Parkinsons, Schitzophrenia and Epilepsy Flashcards
Cause of Parkinson’s disease
Degeneration of dopaminergic neurones in the substantia nigra. Formation of Lewy bodies due to deposition of parkin and alpha-synuclein
Describe the pathophysiology of Parkinsons disease
Degeneration of neurones in the substantia nigra results in a loss of dopamine in the nigrostriatal tract of the basal ganglia.
DA transmission influences the output of the striatum and therefore thalamic input to the cortex. The striatum projects to the globus pallidus by direct and indirect pathways.
The Direct pathway projects directly to the GPi and inhibits it. GPi normally inhibits the thalamus so the striatum causes increased activity of the thalamus by blocking GPi. DA released from the substantia nigra to D1R excite this pathway.
In indirect pathway projects to the GPe which reduces inhibition of the subthalamic nucleus. The STN excites the GPi and causes inhibition of thalamic activity. Dopamine binds to D2R in the striatum to inhibit this pathway.
In Parkinsons, lack of DA means there is less excitation of the direct pathway, and less inhibiton of the indirect pathway. Activity of the GPi is increased and the thalamus is inhibited. This leads to akinesa and other Parkinsonian symptoms.

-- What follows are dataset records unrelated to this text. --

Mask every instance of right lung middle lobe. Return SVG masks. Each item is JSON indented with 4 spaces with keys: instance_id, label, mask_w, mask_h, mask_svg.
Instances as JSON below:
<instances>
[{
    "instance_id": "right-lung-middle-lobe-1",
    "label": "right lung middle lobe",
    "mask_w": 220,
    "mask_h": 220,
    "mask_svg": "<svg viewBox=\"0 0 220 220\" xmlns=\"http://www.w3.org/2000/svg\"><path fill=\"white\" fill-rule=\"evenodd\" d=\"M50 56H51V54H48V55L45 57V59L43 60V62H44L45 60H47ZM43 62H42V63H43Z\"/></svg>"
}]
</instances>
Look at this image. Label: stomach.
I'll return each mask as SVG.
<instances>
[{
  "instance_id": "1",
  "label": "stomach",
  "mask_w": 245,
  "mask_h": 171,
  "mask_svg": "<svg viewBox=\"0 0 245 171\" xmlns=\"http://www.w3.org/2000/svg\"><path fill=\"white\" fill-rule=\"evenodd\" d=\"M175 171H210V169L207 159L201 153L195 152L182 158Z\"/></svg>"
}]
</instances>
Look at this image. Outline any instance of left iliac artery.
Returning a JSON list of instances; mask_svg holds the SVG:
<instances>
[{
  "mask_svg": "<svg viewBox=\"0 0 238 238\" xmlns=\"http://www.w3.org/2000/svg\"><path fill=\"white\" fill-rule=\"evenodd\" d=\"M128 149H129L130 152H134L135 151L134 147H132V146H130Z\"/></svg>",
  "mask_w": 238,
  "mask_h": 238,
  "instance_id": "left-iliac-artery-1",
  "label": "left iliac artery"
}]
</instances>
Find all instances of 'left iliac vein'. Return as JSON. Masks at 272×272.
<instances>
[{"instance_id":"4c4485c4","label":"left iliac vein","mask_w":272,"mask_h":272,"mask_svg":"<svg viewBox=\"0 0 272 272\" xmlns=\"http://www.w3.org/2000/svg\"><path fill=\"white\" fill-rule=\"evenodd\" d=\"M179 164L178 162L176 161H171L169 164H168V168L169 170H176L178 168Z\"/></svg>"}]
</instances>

Signs of Parkinson’s disease
Tremor at rest (pill-rolling)
Bradykinesia (affects fine movements e.g. buttons)
Cog-wheel rigidity
Shuffling gait
Stooped posture
What are the four Dopamine pathways
Nigrostriatal - basal ganglia, fine movements
Mesolimbic - VTA to limbic system, reward and desire
Mesocortical - VTA to frontal lobes, motivation and emotional response
Tuberohypophyseal - regulates secretion of prolactin
Chemicals which can induce Parkinsons
Neuroleptics
Anti-emetics
Vestibular sedatives
carbon monoxide,
Wilson’s disease
Autosomal recessive disease that results in defective absorption and excreton of dietary copper. Copper becomes deposited in the body
Causes liver cirrhosis
Kayser-Fleischer rings in the eyes
Young onset Parkinsonian symptoms
Symptoms of Parkisons
Tremor at rest
Postural changes
Dysphagia/dysarthria
Micrographia
Clumpsiness
Symptoms do not appear until 80” of DA neurones have already been lost.

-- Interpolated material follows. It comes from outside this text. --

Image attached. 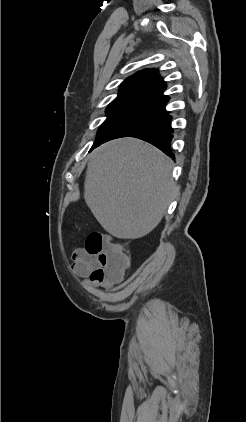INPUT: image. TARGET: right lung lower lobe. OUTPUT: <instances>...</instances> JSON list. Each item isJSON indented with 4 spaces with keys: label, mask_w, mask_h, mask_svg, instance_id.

What tests can be used to confirm the diagnosis of Parkinsons?
Challenge with levodopa
MRI/CT scan - rule out space occupying lesion, vascular disease or hydrocephalus
PET scan - localise DA deficiency
Treatment options for Parkinsons
Pharmacological: dopamine replacement. Treats symptoms only.
Deep brain stimulation
Radiosurgery
Surgical intervention
Use of L-Dopa in Parkinson’s
Should be started at the minimal effective dose in combination with a decaarboxylase inhibitor to prevent L-dopa metabolism in the periphery
Can give dopamine antagonist to reduce side effects.
When are DA agonists used in Parkinsons?
Synthetic agonists replace DA loss by acting on receptors.
Given as initial therapy to younger patients and in late stages of disease to reduce ‘off’ effects.
e.g. ropinirole, pramipexole, rotigotine
Mechanism of action of L-dopa
Levodopa is the immediate precursor of dopamine and is able to penetrate the brain where it is converted.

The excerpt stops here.